Texte choisi
>>>>>

De plus, les chances de passer en jugement au Rwanda sont maigres. Dans tout le pays, seules treize cours de justice sont habilitées à juger le génocide et les crimes qui lui sont liés. La récente introduction des tribunaux gacaca a certes rendu un peu d’espoir, ces tribunaux « participatifs », présidés par des membres élus de la communauté, ayant été mis sur pied afin d’accélérer les procès pour génocide et de participer à la réconciliation nationale. Mais, opérationnelles depuis juin 2002, les 673 à l’oeuvre aujourd’hui en sont encore au stade préparatoire et les premiers procès proprement dits n’interviendront pas avant, au mieux, la fin du premier trimestre 2003.

Afin de faciliter le travail des gacacas comme celui des cours “classiques”, une procédure judiciaire de fortune initiée dans les geôles rwandaises en 1999 commence à porter ses fruits. A l’origine, il s’agissait d’une campagne menée par les procureurs afin d’encourager les génocidaires détenus à confesser leur crimes et d’alléger un système judiciaire surchargé. Aujourd’hui, ces « gacaca en prison » ont évolué, faisant quasiment office de chambres d’instance. Ou, ainsi qu'elles sont nommées dans la plupart des prisons, de « commissions vérité ».

<<<<<

Tâche assignée
Poursuivez le texte sur les tribunaux gacaca au Rwanda en reprenant juste après sa dernière phrase.

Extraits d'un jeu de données
>>>>>

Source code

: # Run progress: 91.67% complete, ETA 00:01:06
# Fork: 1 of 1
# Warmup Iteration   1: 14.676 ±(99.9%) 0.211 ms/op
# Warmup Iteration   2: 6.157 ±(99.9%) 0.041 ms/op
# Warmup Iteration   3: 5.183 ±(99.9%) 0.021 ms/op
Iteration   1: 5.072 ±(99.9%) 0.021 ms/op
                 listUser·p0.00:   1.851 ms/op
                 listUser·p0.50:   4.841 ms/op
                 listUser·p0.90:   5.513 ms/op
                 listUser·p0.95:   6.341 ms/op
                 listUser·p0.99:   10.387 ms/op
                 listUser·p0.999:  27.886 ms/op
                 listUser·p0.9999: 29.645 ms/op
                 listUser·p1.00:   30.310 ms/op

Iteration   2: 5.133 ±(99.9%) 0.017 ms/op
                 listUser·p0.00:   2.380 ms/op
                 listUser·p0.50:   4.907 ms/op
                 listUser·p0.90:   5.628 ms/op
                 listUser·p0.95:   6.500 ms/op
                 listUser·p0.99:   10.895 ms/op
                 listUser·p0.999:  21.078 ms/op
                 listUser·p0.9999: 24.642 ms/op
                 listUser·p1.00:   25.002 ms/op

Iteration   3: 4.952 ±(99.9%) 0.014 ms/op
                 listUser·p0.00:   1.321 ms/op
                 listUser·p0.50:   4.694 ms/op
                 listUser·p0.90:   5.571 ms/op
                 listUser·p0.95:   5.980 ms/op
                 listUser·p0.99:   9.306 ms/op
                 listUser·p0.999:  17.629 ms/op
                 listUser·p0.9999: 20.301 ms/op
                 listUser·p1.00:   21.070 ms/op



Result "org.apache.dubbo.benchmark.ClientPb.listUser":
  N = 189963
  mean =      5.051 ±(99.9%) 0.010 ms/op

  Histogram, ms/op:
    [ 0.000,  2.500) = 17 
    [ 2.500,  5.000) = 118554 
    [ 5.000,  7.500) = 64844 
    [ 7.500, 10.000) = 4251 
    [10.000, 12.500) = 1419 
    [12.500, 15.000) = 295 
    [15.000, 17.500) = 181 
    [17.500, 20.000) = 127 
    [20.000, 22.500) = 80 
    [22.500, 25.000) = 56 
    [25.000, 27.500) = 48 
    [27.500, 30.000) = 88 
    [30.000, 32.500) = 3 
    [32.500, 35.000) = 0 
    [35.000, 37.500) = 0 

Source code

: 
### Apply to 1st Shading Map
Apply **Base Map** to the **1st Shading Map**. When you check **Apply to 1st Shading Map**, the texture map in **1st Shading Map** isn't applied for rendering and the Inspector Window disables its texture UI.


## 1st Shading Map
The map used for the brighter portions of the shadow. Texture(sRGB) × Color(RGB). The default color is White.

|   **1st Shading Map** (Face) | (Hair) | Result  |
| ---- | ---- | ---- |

<<<<<

Réponse proposée
Au-delà de leur mission originelle – la confession par les génocidaires de leurs crimes – ces commissions, conçues autour de l’idée d’une justice communautaire chère aux gacacas, conduisent leurs propres sessions afin de déterminer si certains suspects sont innocents. Les noms et la “défense” de ceux-ci sont ensuite transmis au procureur. Après avoir examiné les cas, ce dernier réunit les membres de la communauté de la région où le suspect est censé avoir commis ses crimes.

La communauté débat alors de chaque dossier. Si tous les participants s’ accordent sur l’innocence d’un suspect, celui-ci est relâché. En cas de désaccord, le suspect est renvoyé en prison, dans l’attente d’un procès. En tout état de cause, le dernier mot revient au procureur : sur la foi de sa connaissance du dossier, il se réserve le droit de prendre une décision contraire à celle des « commissions vérité » ou des réunions communautaires.

Une “gacaca en prison” vue de l’intérieur
A 300 kilomètres au sud-ouest de Kigali, après avoir serpenté le long des collines rwandaises, la ville de Cyangugu s’est bâtie à proximité du lac Kivu. Une des collines surplombant le lac offre le site idéal pour un lieu de villégiature. A la place se dresse la prison de Cyangugu. Juste à l’extérieur du bâtiment, dans une salle surpeuplée et mal ventilée, le président de la “commission vérité” locale tape du poing sur son bureau pour imposer le silence. Deogen Nsengiyumva est l’ancien maire de Nyakabuye, une des communes de Cyangugu.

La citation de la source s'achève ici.